→ Description of the task
Format every line of text in the following material as a numbered list, omitting any blank lines and leaving the pictures out.

====== Given data

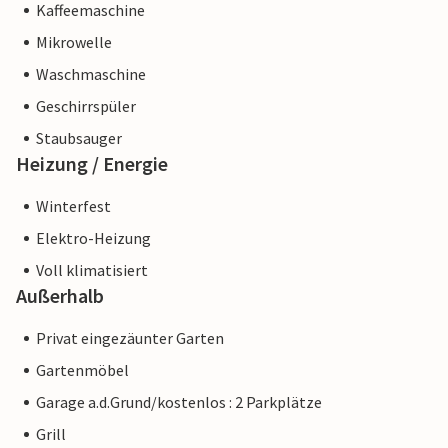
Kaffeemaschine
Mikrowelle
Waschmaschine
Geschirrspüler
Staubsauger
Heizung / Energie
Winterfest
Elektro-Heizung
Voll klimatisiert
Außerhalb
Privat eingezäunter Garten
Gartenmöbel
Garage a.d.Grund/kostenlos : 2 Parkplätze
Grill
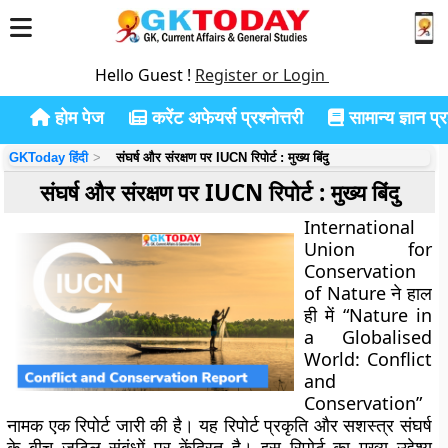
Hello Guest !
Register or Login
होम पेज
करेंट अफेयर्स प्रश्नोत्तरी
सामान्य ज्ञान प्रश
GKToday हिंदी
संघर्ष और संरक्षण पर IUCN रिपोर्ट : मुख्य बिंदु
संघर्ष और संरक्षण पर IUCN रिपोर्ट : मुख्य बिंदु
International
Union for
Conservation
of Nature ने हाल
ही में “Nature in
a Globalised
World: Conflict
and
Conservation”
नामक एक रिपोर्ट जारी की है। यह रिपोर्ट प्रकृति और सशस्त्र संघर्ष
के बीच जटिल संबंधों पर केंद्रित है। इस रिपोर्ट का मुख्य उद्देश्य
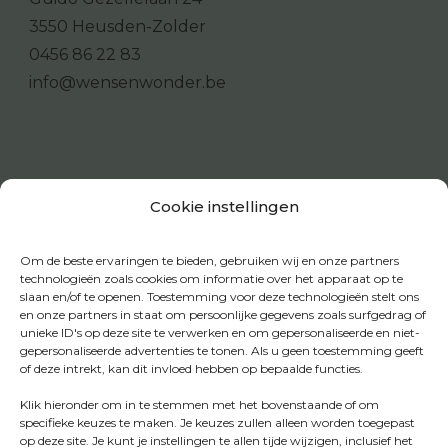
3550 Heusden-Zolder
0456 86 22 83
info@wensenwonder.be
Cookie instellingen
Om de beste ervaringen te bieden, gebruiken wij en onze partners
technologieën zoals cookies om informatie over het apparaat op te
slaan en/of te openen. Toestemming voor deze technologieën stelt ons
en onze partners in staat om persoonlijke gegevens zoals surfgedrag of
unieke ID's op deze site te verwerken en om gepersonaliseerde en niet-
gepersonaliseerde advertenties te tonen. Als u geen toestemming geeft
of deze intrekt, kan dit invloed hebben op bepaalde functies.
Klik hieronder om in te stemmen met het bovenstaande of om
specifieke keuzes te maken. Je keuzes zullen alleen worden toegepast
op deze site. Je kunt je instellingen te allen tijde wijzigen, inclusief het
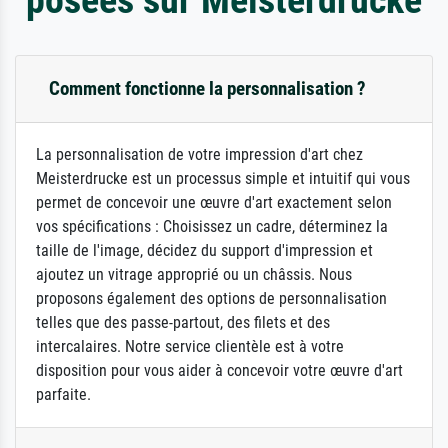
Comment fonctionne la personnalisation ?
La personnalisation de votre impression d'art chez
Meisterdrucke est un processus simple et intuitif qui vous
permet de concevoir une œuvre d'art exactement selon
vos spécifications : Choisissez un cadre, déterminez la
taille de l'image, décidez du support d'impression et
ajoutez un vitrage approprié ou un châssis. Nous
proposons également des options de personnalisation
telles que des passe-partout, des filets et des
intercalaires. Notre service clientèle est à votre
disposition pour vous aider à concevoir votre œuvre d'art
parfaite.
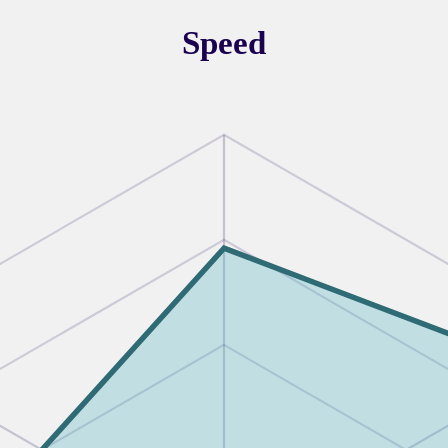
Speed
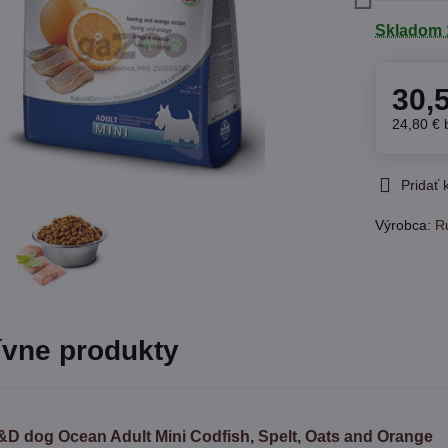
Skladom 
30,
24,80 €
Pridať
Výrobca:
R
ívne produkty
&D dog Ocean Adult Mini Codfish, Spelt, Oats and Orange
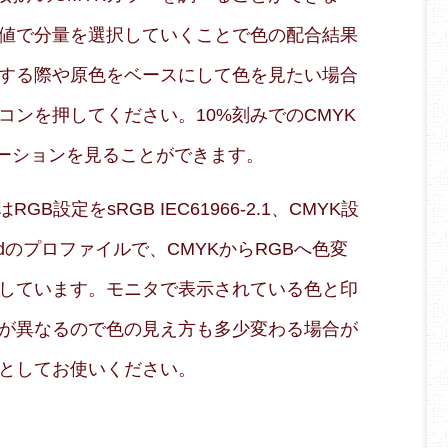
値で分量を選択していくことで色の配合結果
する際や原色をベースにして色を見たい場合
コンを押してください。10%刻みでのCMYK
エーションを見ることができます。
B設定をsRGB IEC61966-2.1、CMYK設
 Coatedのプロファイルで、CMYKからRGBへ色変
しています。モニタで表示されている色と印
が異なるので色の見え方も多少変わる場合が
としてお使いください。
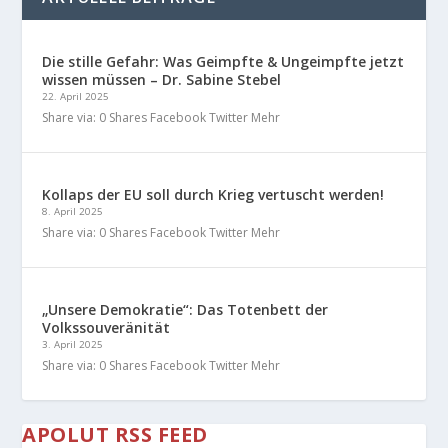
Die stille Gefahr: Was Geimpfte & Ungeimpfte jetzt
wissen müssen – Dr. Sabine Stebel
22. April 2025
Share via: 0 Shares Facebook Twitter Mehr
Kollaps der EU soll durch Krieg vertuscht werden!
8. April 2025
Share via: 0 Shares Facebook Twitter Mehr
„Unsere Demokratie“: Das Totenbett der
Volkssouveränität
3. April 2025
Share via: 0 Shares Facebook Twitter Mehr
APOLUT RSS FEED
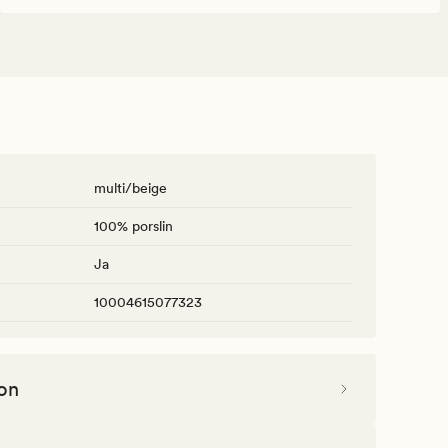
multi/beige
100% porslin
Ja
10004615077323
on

============

→ Task output
1. Kaffeemaschine
2. Mikrowelle
3. Waschmaschine
4. Geschirrspüler
5. Staubsauger
6. Heizung / Energie
7. Winterfest
8. Elektro-Heizung
9. Voll klimatisiert
10. Außerhalb
11. Privat eingezäunter Garten
12. Gartenmöbel
13. Garage a.d.Grund/kostenlos : 2 Parkplätze
14. Grill
15. Hello Guest !
16. Register or Login
17. होम पेज
18. करेंट अफेयर्स प्रश्नोत्तरी
19. सामान्य ज्ञान प्रश
20. GKToday हिंदी
21. संघर्ष और संरक्षण पर IUCN रिपोर्ट : मुख्य बिंदु
22. संघर्ष और संरक्षण पर IUCN रिपोर्ट : मुख्य बिंदु
23. International
24. Union for
25. Conservation
26. of Nature ने हाल
27. ही में “Nature in
28. a Globalised
29. World: Conflict
30. and
31. Conservation”
32. नामक एक रिपोर्ट जारी की है। यह रिपोर्ट प्रकृति और सशस्त्र संघर्ष
33. के बीच जटिल संबंधों पर केंद्रित है। इस रिपोर्ट का मुख्य उद्देश्य
34. 3550 Heusden-Zolder
35. 0456 86 22 83
36. info@wensenwonder.be
37. Cookie instellingen
38. Om de beste ervaringen te bieden, gebruiken wij en onze partners
39. technologieën zoals cookies om informatie over het apparaat op te
40. slaan en/of te openen. Toestemming voor deze technologieën stelt ons
41. en onze partners in staat om persoonlijke gegevens zoals surfgedrag of
42. unieke ID's op deze site te verwerken en om gepersonaliseerde en niet-
43. gepersonaliseerde advertenties te tonen. Als u geen toestemming geeft
44. of deze intrekt, kan dit invloed hebben op bepaalde functies.
45. Klik hieronder om in te stemmen met het bovenstaande of om
46. specifieke keuzes te maken. Je keuzes zullen alleen worden toegepast
47. op deze site. Je kunt je instellingen te allen tijde wijzigen, inclusief het
48. Comment fonctionne la personnalisation ?
49. La personnalisation de votre impression d'art chez
50. Meisterdrucke est un processus simple et intuitif qui vous
51. permet de concevoir une œuvre d'art exactement selon
52. vos spécifications : Choisissez un cadre, déterminez la
53. taille de l'image, décidez du support d'impression et
54. ajoutez un vitrage approprié ou un châssis. Nous
55. proposons également des options de personnalisation
56. telles que des passe-partout, des filets et des
57. intercalaires. Notre service clientèle est à votre
58. disposition pour vous aider à concevoir votre œuvre d'art
59. parfaite.
60. Speed
61. Skladom 
62. 30,
63. 24,80 €
64. Pridať
65. Výrobca:
66. R
67. ívne produkty
68. &D dog Ocean Adult Mini Codfish, Spelt, Oats and Orange
69. 値で分量を選択していくことで色の配合結果
70. する際や原色をベースにして色を見たい場合
71. コンを押してください。10%刻みでのCMYK
72. エーションを見ることができます。
73. B設定をsRGB IEC61966-2.1、CMYK設
74.  Coatedのプロファイルで、CMYKからRGBへ色変
75. しています。モニタで表示されている色と印
76. が異なるので色の見え方も多少変わる場合が
77. としてお使いください。
78. Die stille Gefahr: Was Geimpfte & Ungeimpfte jetzt
79. wissen müssen – Dr. Sabine Stebel
80. 22. April 2025
81. Share via: 0 Shares Facebook Twitter Mehr
82. Kollaps der EU soll durch Krieg vertuscht werden!
83. 8. April 2025
84. Share via: 0 Shares Facebook Twitter Mehr
85. „Unsere Demokratie“: Das Totenbett der
86. Volkssouveränität
87. 3. April 2025
88. Share via: 0 Shares Facebook Twitter Mehr
89. APOLUT RSS FEED
90. multi/beige
91. 100% porslin
92. Ja
93. 10004615077323
94. on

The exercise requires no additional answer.